Маша как умная и красивая женщина предпочитала в компании молчать. Иногда что-то меткое бросит и снова молчит. Я ее звала Старухой Изергиль. Внешность принцессы, а мудрость женщины в возрасте. Я на себе этот метод проверила, но молчать мне противопоказано, такое насилие над собой!
Помню, приходят они к нам в гости. Виташа после очередного спектакля, уставший, с очень красным лицом. У него было повышенное давление, но он всегда оживлялся, когда видел нашу внучку. Ложился на ковер, а маленькая Маша принималась по нему ползать. Соломин был в восторге: «У меня уже тоже внуки родились. Но девчонки — это же класс!»
Как-то сидели вчетвером у нас дома. Я спросила Виталика:
— А какими мы будем в старости?
— Светку я вижу на русской печке, цветами разрисованной, с рюмочкой в руке. Она лежит за занавесочкой, иногда выглядывает и восторженно говорит: «Ребята, я вас всех люблю!» И тут голос Оксаны раздается: «Мамо, закройте штору!»
— А ты?
— А я сижу возле печки на горшке в треухе и валенках. И совершенно забыл, зачем я сел.
Все захохотали.

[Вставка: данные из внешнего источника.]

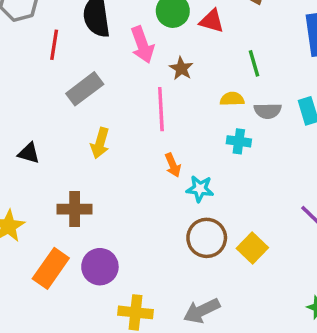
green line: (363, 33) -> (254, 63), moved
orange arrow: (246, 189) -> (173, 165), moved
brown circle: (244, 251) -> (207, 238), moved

Я продолжаю:
— А Саша каким будет?
— У-у-у, Саша у нас в песочнице на деревянном коне скачет с пикой.
— А Маша?
— Манька лежит на раскладушке и слушает музыку из фильма «Эммануэль».
Такие вот портреты наши Виталик нарисовал...
Саша приучил меня к тому, что в нашей компании никогда не было «нужников». Как говорили тогда о начальниках: «Он нужный человек, пригласим его». Мой муж никогда не был занят у Соломина в спектаклях. Так что Виталик был не «нужником», а большим другом. Они вместе, кстати, и ушли из Малого театра в «Моссовета».
В театре появился Владимир Андреев, его назначили на новую должность главного режиссера. Сашу попросили зайти в кабинет Андреева.
— Дело в том, что на вас, Александр Александрович, пришла анонимка, — Андреев достает листок из конвертика и начинает читать вслух: — Артист Александр Голобородько положительных героев играет, а на самом деле как только его жена уходит, он водит к себе любовниц!
В кабинете повисла пауза. Саша спросил:
— А зачем вы это читаете мне?
— Ну, чтобы вы знали... А хотите, я его порву?
Андреев рвет конверт, при этом само письмо падает в верхний ящик стола.
— А-а-а, — говорит Саша. — До свидания.
Мы тут же написали заявления об уходе из театра. Царев даже не взял бы такую грязь в руки, выбросил бы анонимку в урну или сказал своему референту Адель Яковлевне: «Уберите!»
Михаил Иванович вызвал Сашу и меня. Сидел, долго смотрел на нас, а потом произнес: «Ну что хочу сказать, Сашенька... Хороших артистов много, но хороших артистов и хороших людей почти нет. Мне очень жаль, что вы уходите... но я препятствовать не буду». Когда мы вышли, у мужа были слезы на глазах.